(Beginning of PROVIDED PASSAGE)

Official talk may no longer be enough to prop up the Japanese Yen and Japanese Government bond 10-year yield now back below 1.00%.

Source: GettyImages

Official comments go unheard prompting Foreign Exchange intervention

Talk overnight by Japanese officials was unable to prop up the Japanese Yen with USD/JPY (大口) floating back to highs last seen in late April.

Bank of Japan (BoJ) Governor Kazuo Ueda stressed that he is looking at Foreign Exchange (FX) levels and their impact on import prices. In addition, Japan's Prime Minister Fumio Kishida said that it was important to guide policy 'flexibly' to end deflation and promote growth. While both officials made market-related comments, the Japanese yen continued to slip lower, testing levels that have seen FX intervention.

Bond-buying program to be cut

The BoJ said last week that they would cut their bond-buying program but would not announce by how much until the next BoJ meeting on 31 July. Unless the US dollar turns sharply lower, the BoJ will likely have to intervene to prop up the Yen as verbal intervention is no longer working.

Japanese Government bond technical analysis

The yield on the 10-year Japanese Government Bond (JGB) has moved higher since the start of 2024 until a sharp reversal at the end of May. In the short-term the yield on the benchmark JGB 10-year yield will struggle to move appreciably higher, due to markets questioning when officials will start to tighten monetary policy.

(End of PROVIDED PASSAGE)
(Beginning of DATA SHOWN)

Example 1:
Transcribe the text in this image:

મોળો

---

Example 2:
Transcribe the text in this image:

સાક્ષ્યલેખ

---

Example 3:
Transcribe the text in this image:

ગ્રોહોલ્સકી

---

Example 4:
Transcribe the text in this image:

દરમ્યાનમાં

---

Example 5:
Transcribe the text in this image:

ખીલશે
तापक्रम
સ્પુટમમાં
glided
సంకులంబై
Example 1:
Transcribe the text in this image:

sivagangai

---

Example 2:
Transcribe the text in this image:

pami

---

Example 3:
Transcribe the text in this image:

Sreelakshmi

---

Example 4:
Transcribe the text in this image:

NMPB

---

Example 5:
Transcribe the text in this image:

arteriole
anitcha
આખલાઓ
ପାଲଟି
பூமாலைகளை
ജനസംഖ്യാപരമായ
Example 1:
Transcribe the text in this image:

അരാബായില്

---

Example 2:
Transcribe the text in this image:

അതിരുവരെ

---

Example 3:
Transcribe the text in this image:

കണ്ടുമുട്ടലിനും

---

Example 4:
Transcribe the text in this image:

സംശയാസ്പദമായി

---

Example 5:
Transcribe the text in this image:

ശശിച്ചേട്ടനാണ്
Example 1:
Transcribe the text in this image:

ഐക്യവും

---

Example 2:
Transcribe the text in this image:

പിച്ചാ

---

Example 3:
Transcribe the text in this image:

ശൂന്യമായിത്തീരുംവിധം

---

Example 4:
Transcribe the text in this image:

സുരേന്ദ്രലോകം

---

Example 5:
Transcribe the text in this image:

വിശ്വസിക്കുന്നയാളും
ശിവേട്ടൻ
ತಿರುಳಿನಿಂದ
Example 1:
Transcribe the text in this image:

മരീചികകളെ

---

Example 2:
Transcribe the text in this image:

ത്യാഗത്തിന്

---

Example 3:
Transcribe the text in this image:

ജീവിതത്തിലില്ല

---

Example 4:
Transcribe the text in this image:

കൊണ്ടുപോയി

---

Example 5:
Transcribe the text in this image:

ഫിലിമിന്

(End of DATA SHOWN)

**PROBLEM SET**
1. In the passage on the yen and Japanese Government bonds, when is the next BoJ meeting?
2. Go on with the passage on the yen and Japanese Government bonds, starting after its final sentence.

**ANSWER SECTION**
1. 31 July.

2.
JGB 10-year yield chart

Source: TradingView

USD/JPY technical analysis

The daily USD/JPY (大口) chart looks positive, despite the Commodity Channel Index (CCI) being in overbought territory. The pair are now above all three simple moving averages and are set to print a fresh multi-week high. Above the 158 area, there is little in the way of resistance before the recent multi-decade high at 160.215.

As traders remain net-short, will USD/JPY prices rise further?

Retail trader data show 25.87% of traders are net-long with the ratio of traders short to long at 2.87 to 1. The number of traders net-long is 11.66% higher than yesterday and 4.94% higher than last week. While the number of traders net-short is 5.87% higher than yesterday and 2.52% higher than last week.

We typically take a contrarian view to crowd sentiment, and the fact traders are net-short suggests USD/JPY (大口) prices may continue to rise. Yet traders are less net-short than yesterday and compared with last week. Recent changes in sentiment warn that the current USD/JPY (大口) price trend may soon reverse lower despite the fact traders remain net-short.